EXERCISE TASK |
Return the material below unchanged, line for line, and leave out the pictures.

-- Start of EXERCISE DATA --

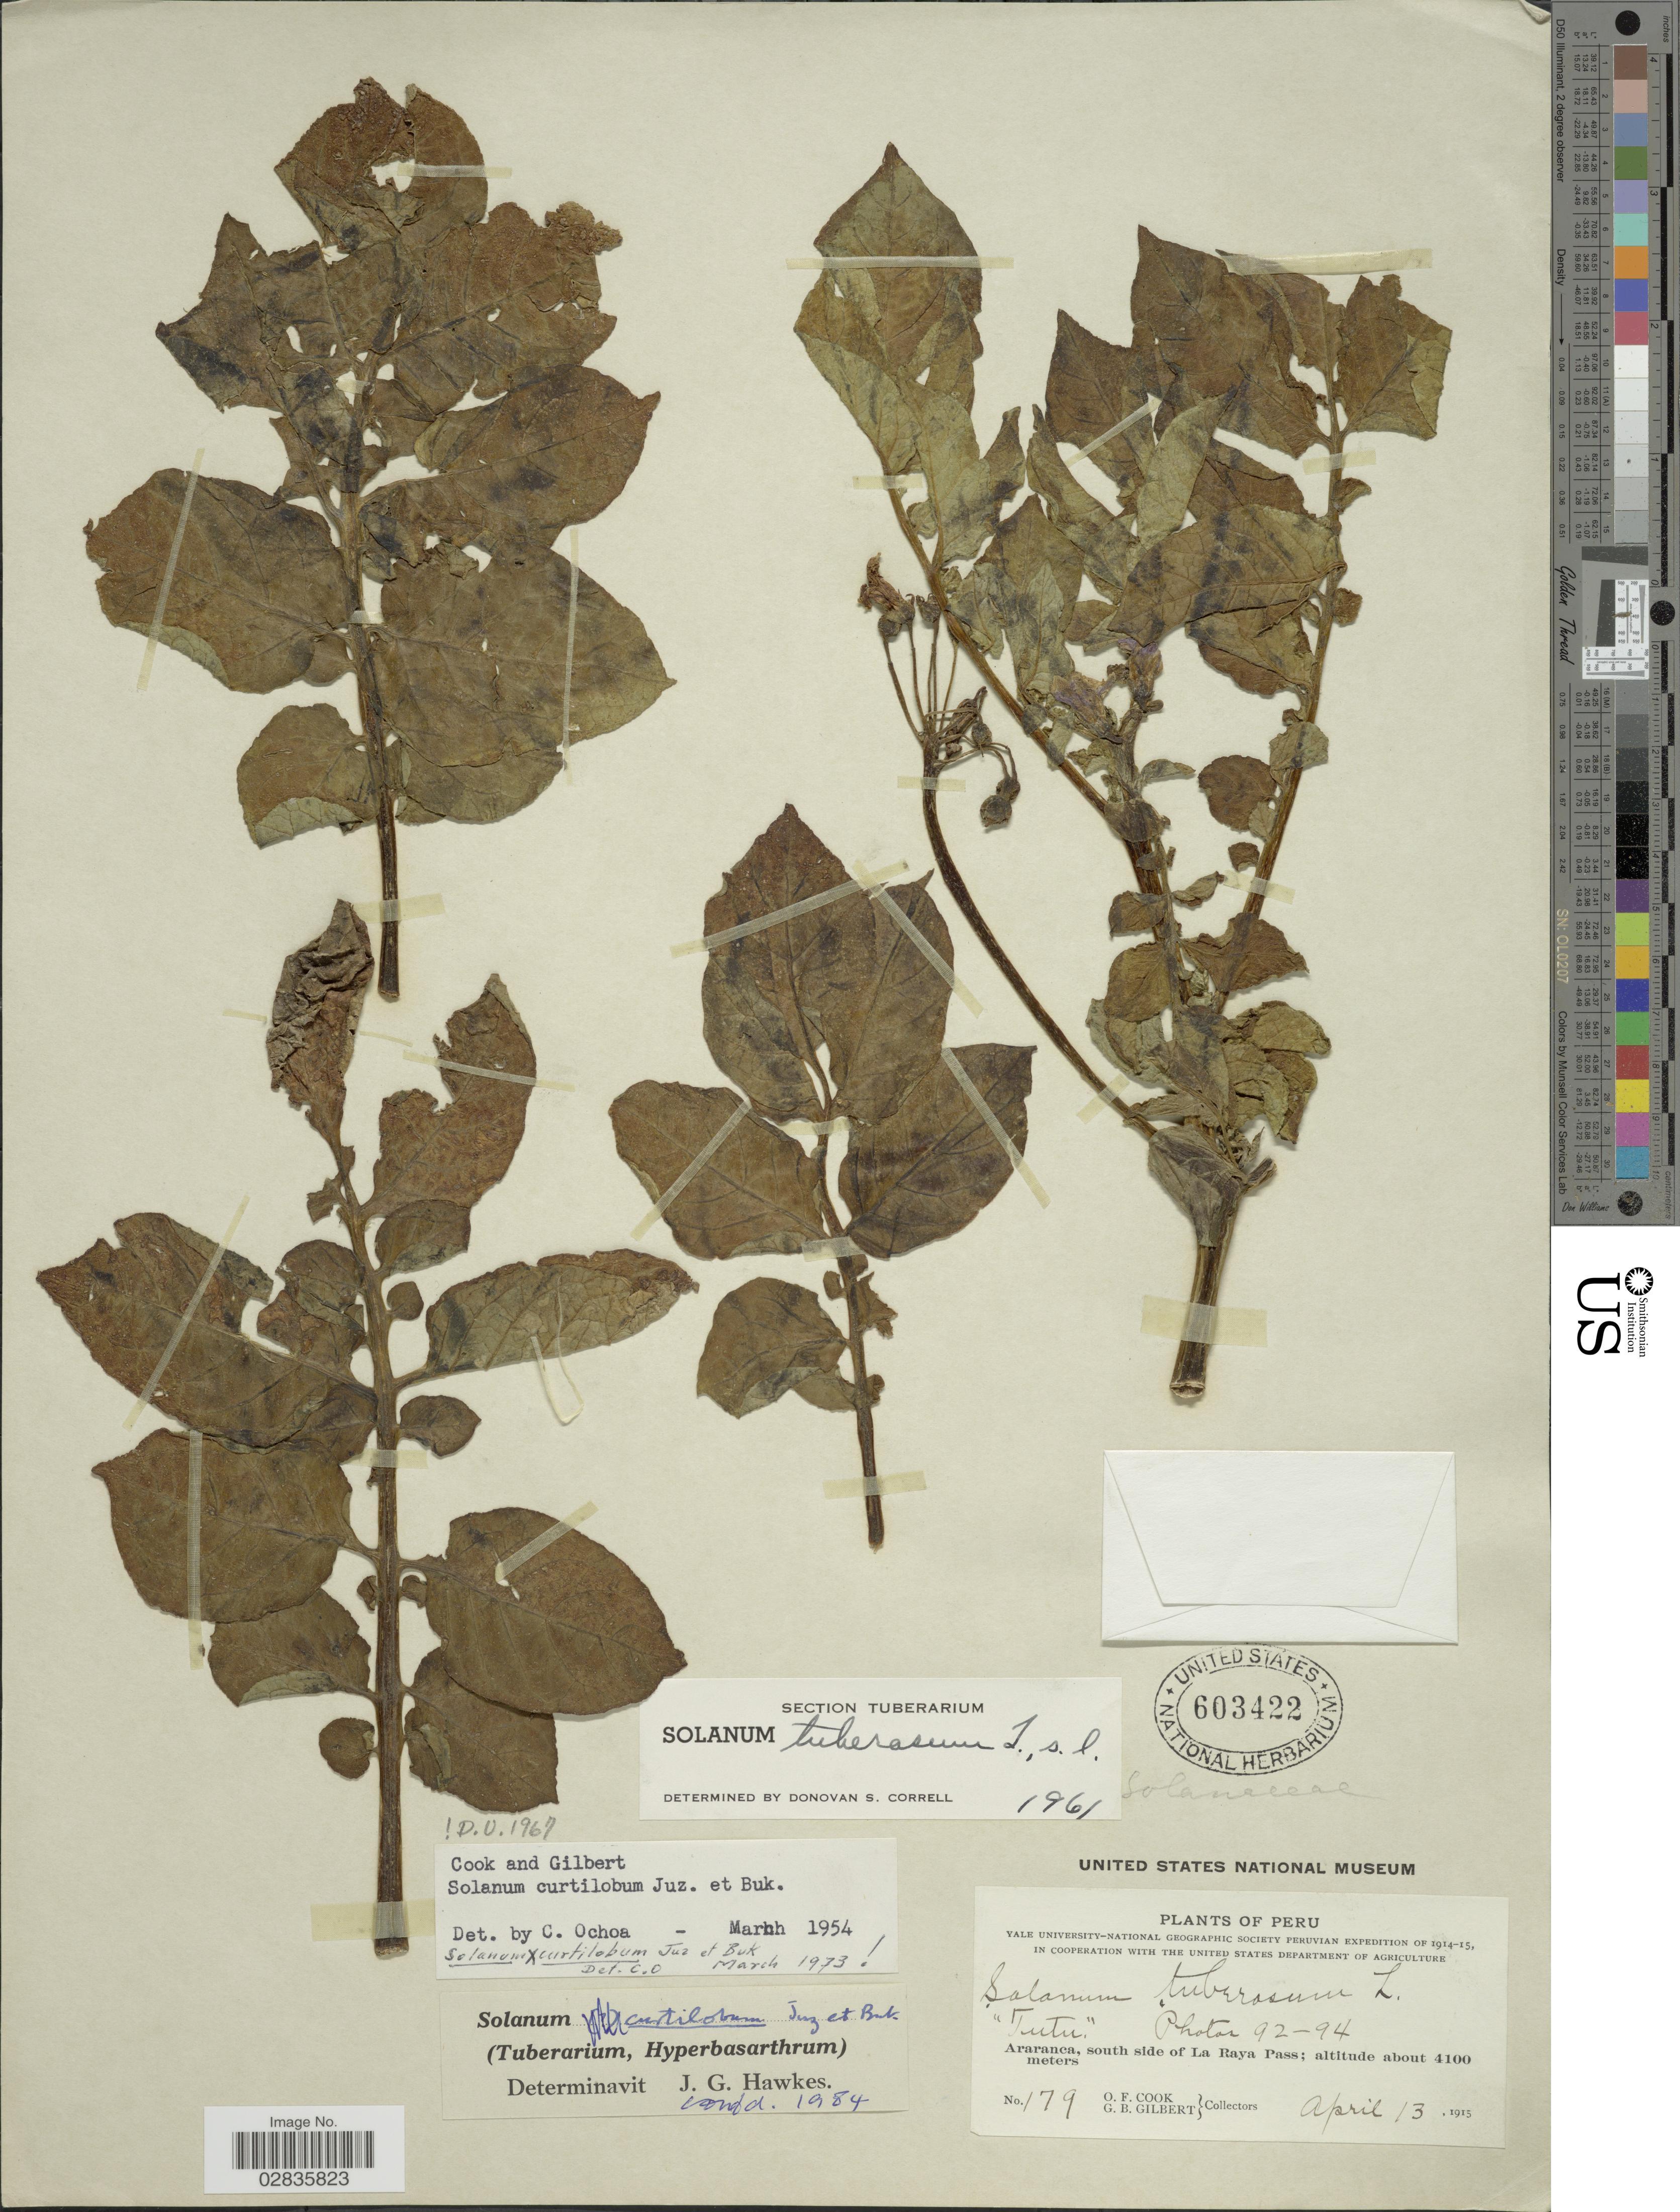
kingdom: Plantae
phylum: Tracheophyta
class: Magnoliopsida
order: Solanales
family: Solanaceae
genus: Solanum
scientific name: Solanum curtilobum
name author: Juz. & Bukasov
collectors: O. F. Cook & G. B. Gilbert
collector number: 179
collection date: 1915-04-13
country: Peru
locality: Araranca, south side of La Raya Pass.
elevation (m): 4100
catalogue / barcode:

-- End of EXERCISE DATA --

RESPONSE TO THIS TASK |
kingdom: Plantae
phylum: Tracheophyta
class: Magnoliopsida
order: Solanales
family: Solanaceae
genus: Solanum
scientific name: Solanum curtilobum
name author: Juz. & Bukasov
collectors: O. F. Cook & G. B. Gilbert
collector number: 179
collection date: 1915-04-13
country: Peru
locality: Araranca, south side of La Raya Pass.
elevation (m): 4100
catalogue / barcode:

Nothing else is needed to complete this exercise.